The state of Missouri tried Walter Barton five times before it managed to secure the sixth conviction that allowed the state on May 19 to kill him with a lethal dose of the powerful sedative pentobarbital. Even that sixth conviction could only pass constitutional muster with a narrow 4-3 vote by the Missouri Supreme Court.

Barton maintained from the moment of his arrest until the last moment of his life that he did not murder 81-year-old Gladys Kuehler at the Riverview Trailer Park in Ozark, Missouri on October 9, 1991.  

That’s all this nation needed in the middle worst pandemic in modern history—the execution of an innocent man by a state that had seen 671 deaths from the Covid virus at the time of Barton’s execution.

Because the support for innocence was so great in the Barton case (as evidenced by his five trials, two of which resulted in hung juries, and the narrow 4-3 vote by the state’s supreme court upholding the sixth conviction), Missouri officials should have followed Texas’ lead by putting a hold on executions during the pandemic crisis.

But official decency was not in the cards for Walter Barton.

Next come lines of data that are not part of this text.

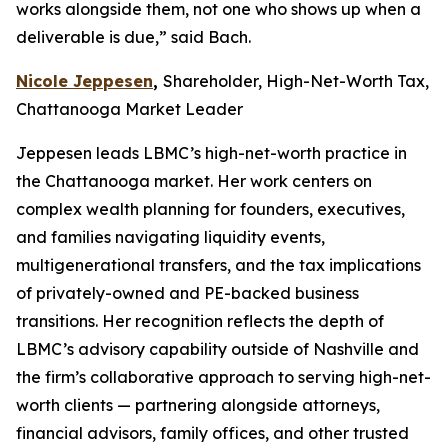
works alongside them, not one who shows up when a
deliverable is due,” said Bach.
Nicole Jeppesen
,
Shareholder, High-Net-Worth Tax,
Chattanooga Market Leader
Jeppesen leads LBMC’s high-net-worth practice in
the Chattanooga market. Her work centers on
complex wealth planning for founders, executives,
and families navigating liquidity events,
multigenerational transfers, and the tax implications
of privately-owned and PE-backed business
transitions. Her recognition reflects the depth of
LBMC’s advisory capability outside of Nashville and
the firm’s collaborative approach to serving high-net-
worth clients — partnering alongside attorneys,
financial advisors, family offices, and other trusted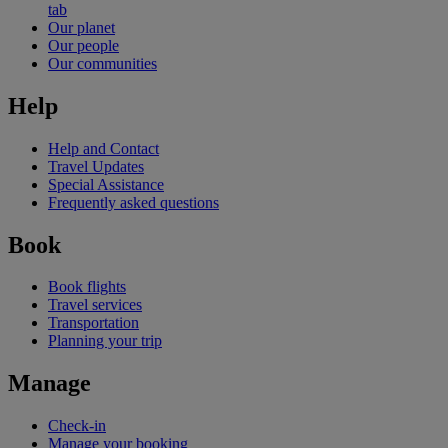
tab
Our planet
Our people
Our communities
Help
Help and Contact
Travel Updates
Special Assistance
Frequently asked questions
Book
Book flights
Travel services
Transportation
Planning your trip
Manage
Check-in
Manage your booking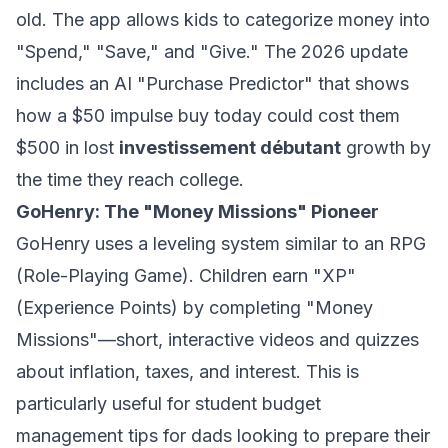
old. The app allows kids to categorize money into
"Spend," "Save," and "Give." The 2026 update
includes an AI "Purchase Predictor" that shows
how a $50 impulse buy today could cost them
$500 in lost
investissement débutant
growth by
the time they reach college.
GoHenry: The "Money Missions" Pioneer
GoHenry uses a leveling system similar to an RPG
(Role-Playing Game). Children earn "XP"
(Experience Points) by completing "Money
Missions"—short, interactive videos and quizzes
about inflation, taxes, and interest. This is
particularly useful for
student budget
management tips for dads
looking to prepare their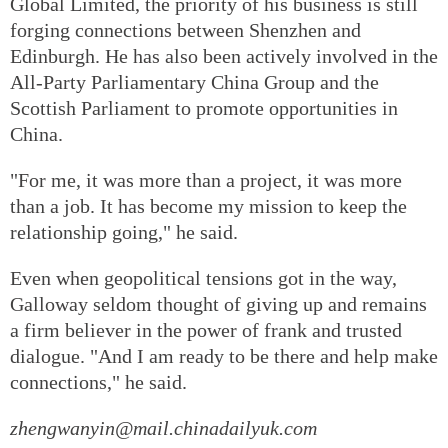
Global Limited, the priority of his business is still
forging connections between Shenzhen and
Edinburgh. He has also been actively involved in the
All-Party Parliamentary China Group and the
Scottish Parliament to promote opportunities in
China.
"For me, it was more than a project, it was more
than a job. It has become my mission to keep the
relationship going," he said.
Even when geopolitical tensions got in the way,
Galloway seldom thought of giving up and remains
a firm believer in the power of frank and trusted
dialogue. "And I am ready to be there and help make
connections," he said.
zhengwanyin@mail.chinadailyuk.com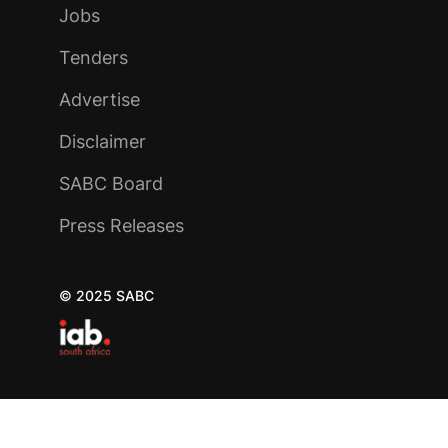
Jobs
Tenders
Advertise
Disclaimer
SABC Board
Press Releases
© 2025 SABC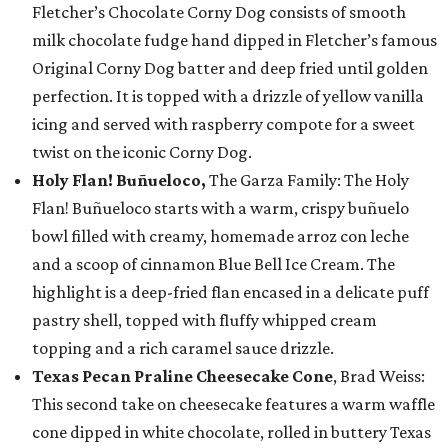
Fletcher’s Chocolate Corny Dog consists of smooth
milk chocolate fudge hand dipped in Fletcher’s famous
Original Corny Dog batter and deep fried until golden
perfection. It is topped with a drizzle of yellow vanilla
icing and served with raspberry compote for a sweet
twist on the iconic Corny Dog.
Holy Flan! Buñueloco,
The Garza Family: The Holy
Flan! Buñueloco starts with a warm, crispy buñuelo
bowl filled with creamy, homemade arroz con leche
and a scoop of cinnamon Blue Bell Ice Cream. The
highlight is a deep-fried flan encased in a delicate puff
pastry shell, topped with fluffy whipped cream
topping and a rich caramel sauce drizzle.
Texas Pecan Praline Cheesecake Cone
, Brad Weiss:
This second take on cheesecake features a warm waffle
cone dipped in white chocolate, rolled in buttery Texas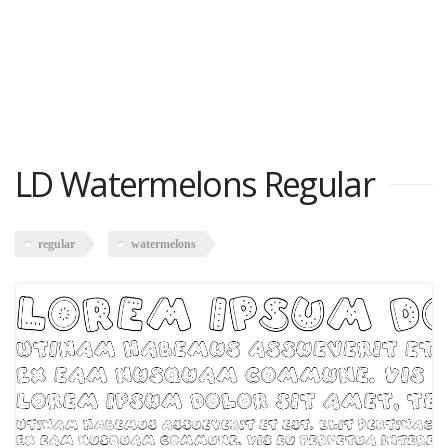
LD Watermelons Regular
regular
watermelons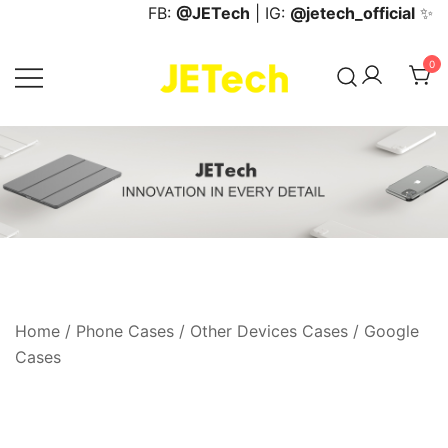
Skip
FB:
@JETech
| IG:
@jetech_official
✨
to
content
0
JETech Official Online Store
Home
/
Phone Cases
/
Other Devices Cases
/
Google
Cases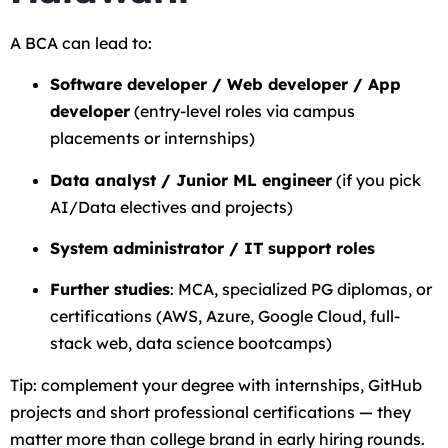
A BCA can lead to:
Software developer / Web developer / App
developer
(entry-level roles via campus
placements or internships)
Data analyst / Junior ML engineer
(if you pick
AI/Data electives and projects)
System administrator / IT support roles
Further studies
: MCA, specialized PG diplomas, or
certifications (AWS, Azure, Google Cloud, full-
stack web, data science bootcamps)
Tip: complement your degree with internships, GitHub
projects and short professional certifications — they
matter more than college brand in early hiring rounds.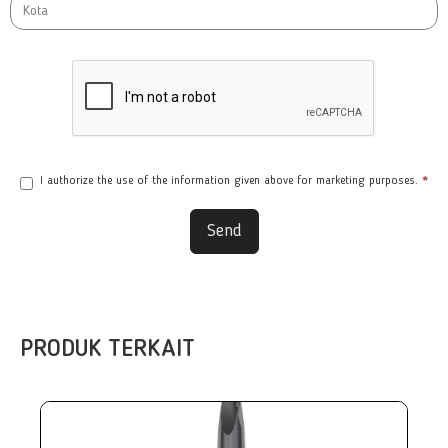
I authorize the use of the information given above for marketing purposes.
*
Send
PRODUK TERKAIT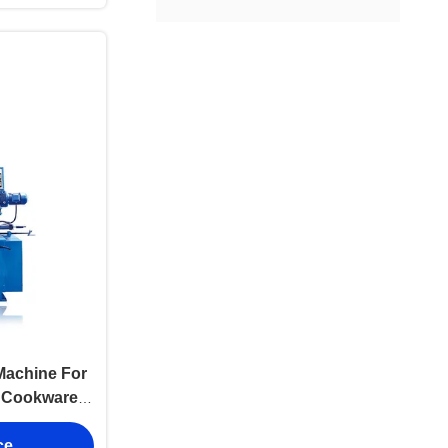
Machine For
l Cookware
eading
ce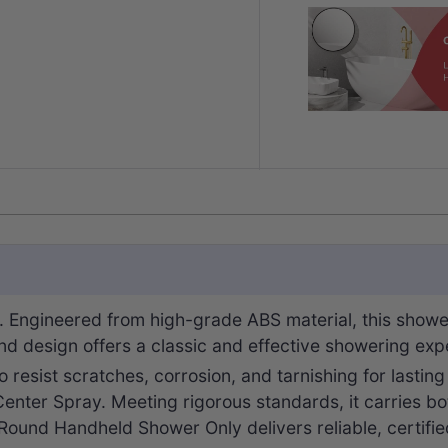
 Engineered from high-grade ABS material, this showe
und design offers a classic and effective showering exp
 to resist scratches, corrosion, and tarnishing for lastin
 Center Spray. Meeting rigorous standards, it carries b
Round Handheld Shower Only delivers reliable, certifi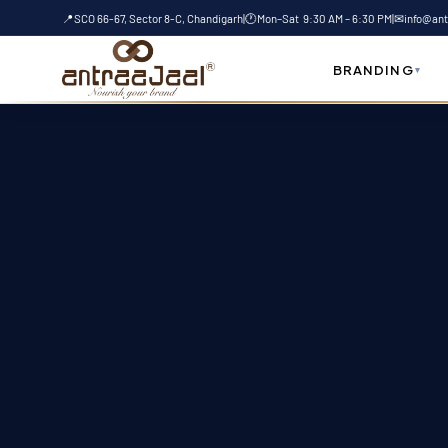
t
Skip
📍
SCO 66-67, Sector 8-C, Chandigarh
|
🕐
Mon–Sat 9:30 AM – 6:30 PM
|
✉
info@ant
to
content
BRANDING
▾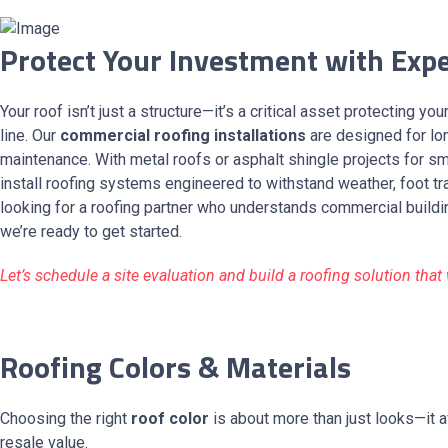
Protect Your Investment with Exp
Your roof isn’t just a structure—it’s a critical asset protecting yo
line. Our
commercial roofing installations
are designed for lo
maintenance. With metal roofs or asphalt shingle projects for sm
install roofing systems engineered to withstand weather, foot tra
looking for a roofing partner who understands commercial buildi
we’re ready to get started.
Let’s schedule a site evaluation and build a roofing solution tha
Roofing Colors & Materials
Choosing the right
roof color
is about more than just looks—it a
resale value.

He was dealing with state officials who apparently believe that executing a potentially innocent man is one of the state’s “essential services.”

I understand there is probably little social empathy for the callousness of Walter Barton’s execution at a time when the number of Covid deaths in this nation will pass 100,000 before this holiday weekend passes.

But, hopefully, in the midst of so much death and the soul-crippling grief it produces, some will understand not only the callousness of Walter Barton’s execution but the pale beyond which it places all our humanity.

God forgive us all if executing people in the middle of a pandemic is considered an “essential service.”